Are you ever going to finish the Glossary?  Also, will you post more fiction?

My rationalization:

Yep.  Certain things like the glossary (also product reviews, elements of style, and the writing process articles) are a high priority now that my dribble of page views is turning into a trickle.  When my friends and SFSU co-classmates were the majority of my traffic, I did a lot to entertain them and many of them wouldn't find those sorts of articles very informative.  But now that I'm getting more and more traffic from further and further away, it's important that W.A.W. try to be informative as well as fun.   You can expect to see a lot of articles focusing on that in the new year.

As for fiction, I definitely want to post more of it but I've never been great with short stories, so I have a few that I can clean up to post (and I mean to in the coming months) and every once in a while inspiration hits me to do something shorter.  I've got a couple of ideas bouncing around that I need to sit down and write. The real answer sort of depends on where this blog goes and how well it does.  It's taking up a HUGE amount of my creative and logistical energy right now and the question of whether it can survive on autopilot is a huge one.  Right now, it can't.  I'm doing 95% of my own promotion, so if I don't post content daily (or if I set it to auto-post through Blogger), my traffic plummets.  When my "steady stream" is a little bigger, I plan to shift more of my focus back to fiction.

It also really depends on if I can make a living with just the blog.  If I can, I may offer some of my novel length work through free PDF's or posted here in chapters or something.  If the blog doesn't quite pay the bills, I may offer them through ebooks or on-demand publishing for as low a price as I conceivably can.  If the blog never makes more than a few cents a day then I'm probably going to drop down to much less frequent posts and pursue a more traditional route with trying to find a market for my fiction.

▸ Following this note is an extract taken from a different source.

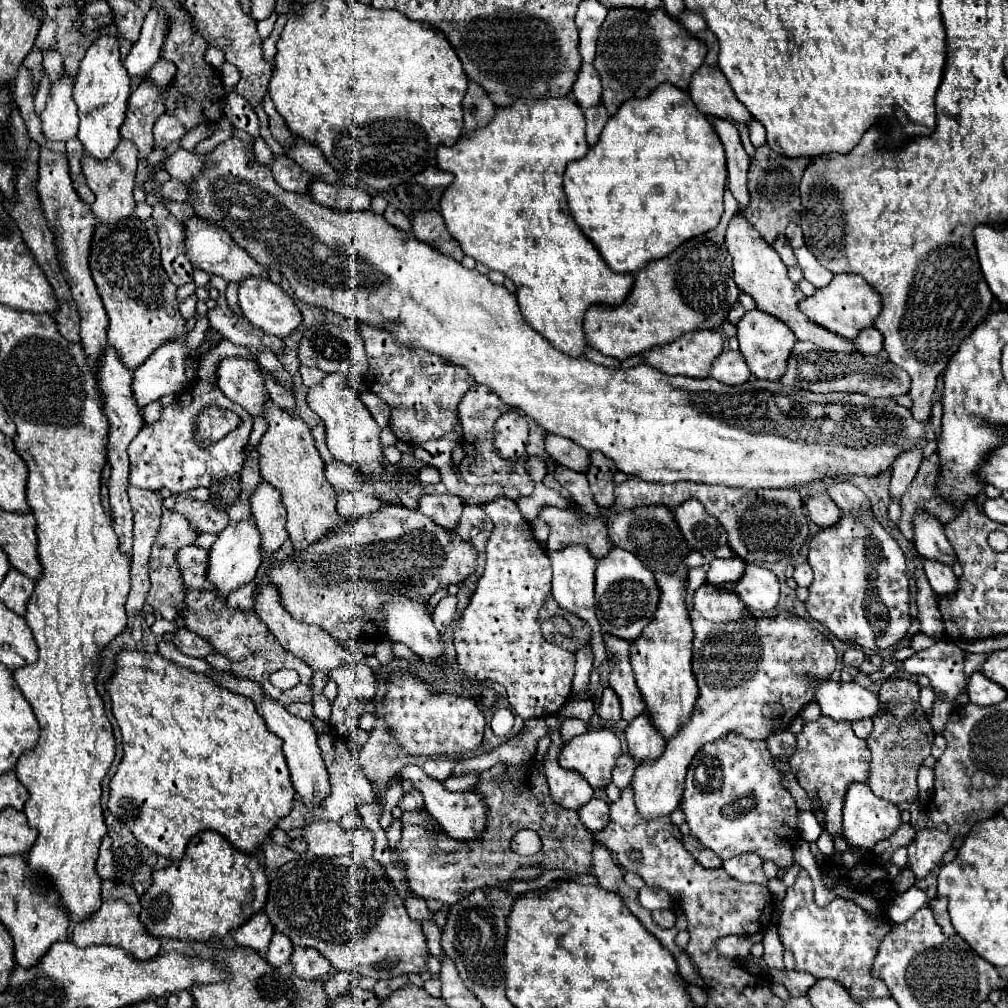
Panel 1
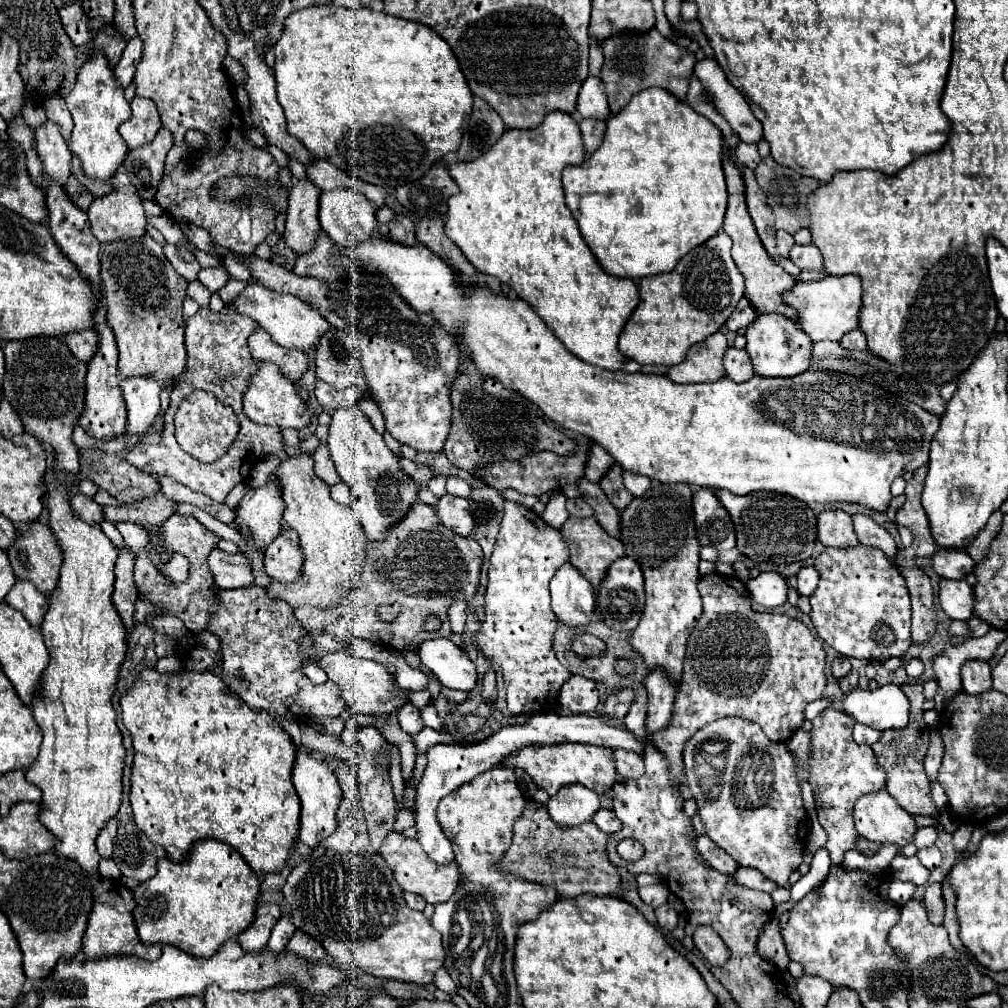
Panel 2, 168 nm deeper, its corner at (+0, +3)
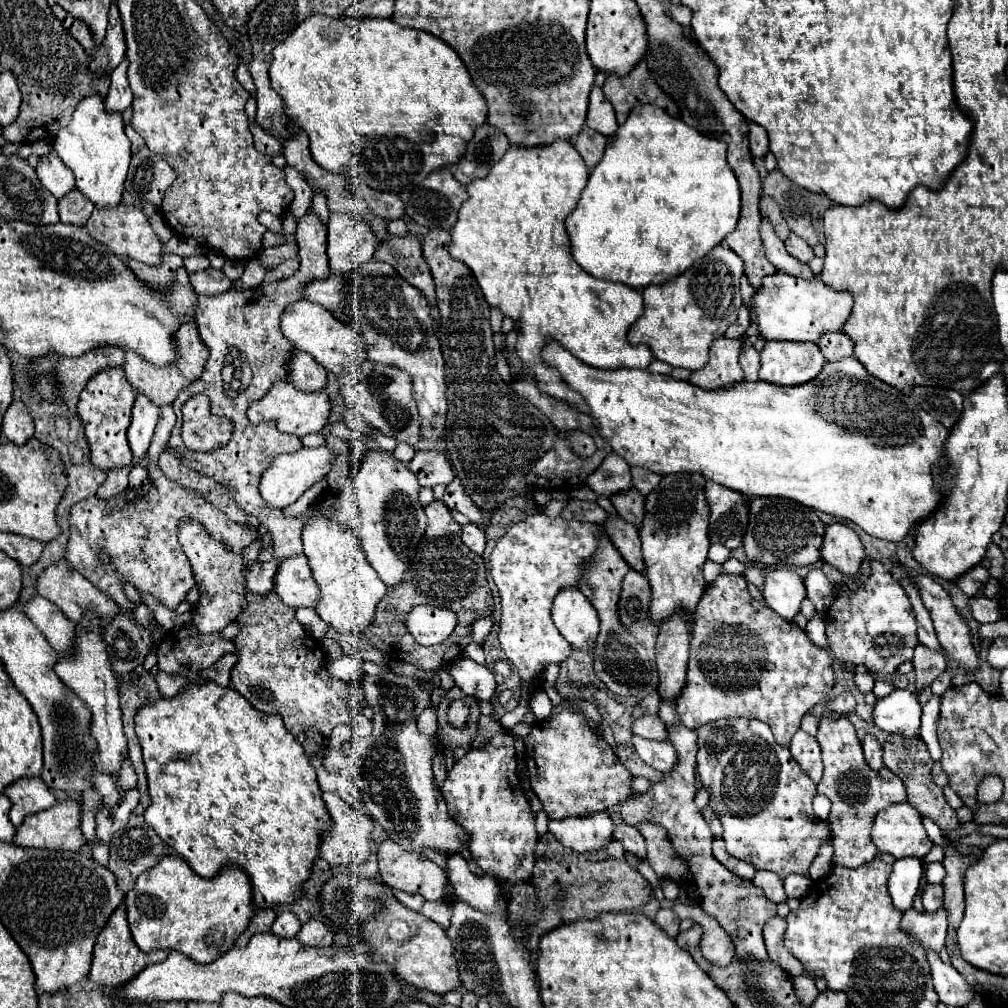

  1. Hey, thanks for answering my question!


    1. As long as they're in some small way about writing, and until I have more than I can answer, I'll answer them all.

    2. And you're very welcome, not-really-Dan.

  2. I love your blog and would like to put something in the tip jar, but PayPal and I can't get along. Do you have another option?

    1. Hmmm. Right now I don't have any other options for anything direct. Do YOU know of any other similar services? (I'm actually not a big fan of PayPal's business practices.) If not, helping me by boosting the signal like I mention above would probably be the most helpful thing you could do. The other helpful thing is to turn off your ad-block for just my page. (You can turn it off for just one domain.) I'm not allowed to ask people to click my ads, but maybe you'll see something you like.

      You're the first person to ask about this. Perhaps if I hear more similar feedback, I'll consider getting a P.O. Box.

  3. Is there an easy way to find fiction that you've already posted up on the blog somewhere?

    1. Yes. If you go to The Reliquary (on the right hand side just under the ad) at the bottom there is a link called "...and occasionally some writing."

      There are only two pieces now, but more to come.

  4. I understand where you're coming from with the short stories. They are not my strong suit either, but they are a lot of fun because they are so challenging. I'm better with longer novels because I have more space in which to create a sequence of events, if that makes any sense.

    Thank you for posting what you do. As a fellow writer, I look forward to reading them.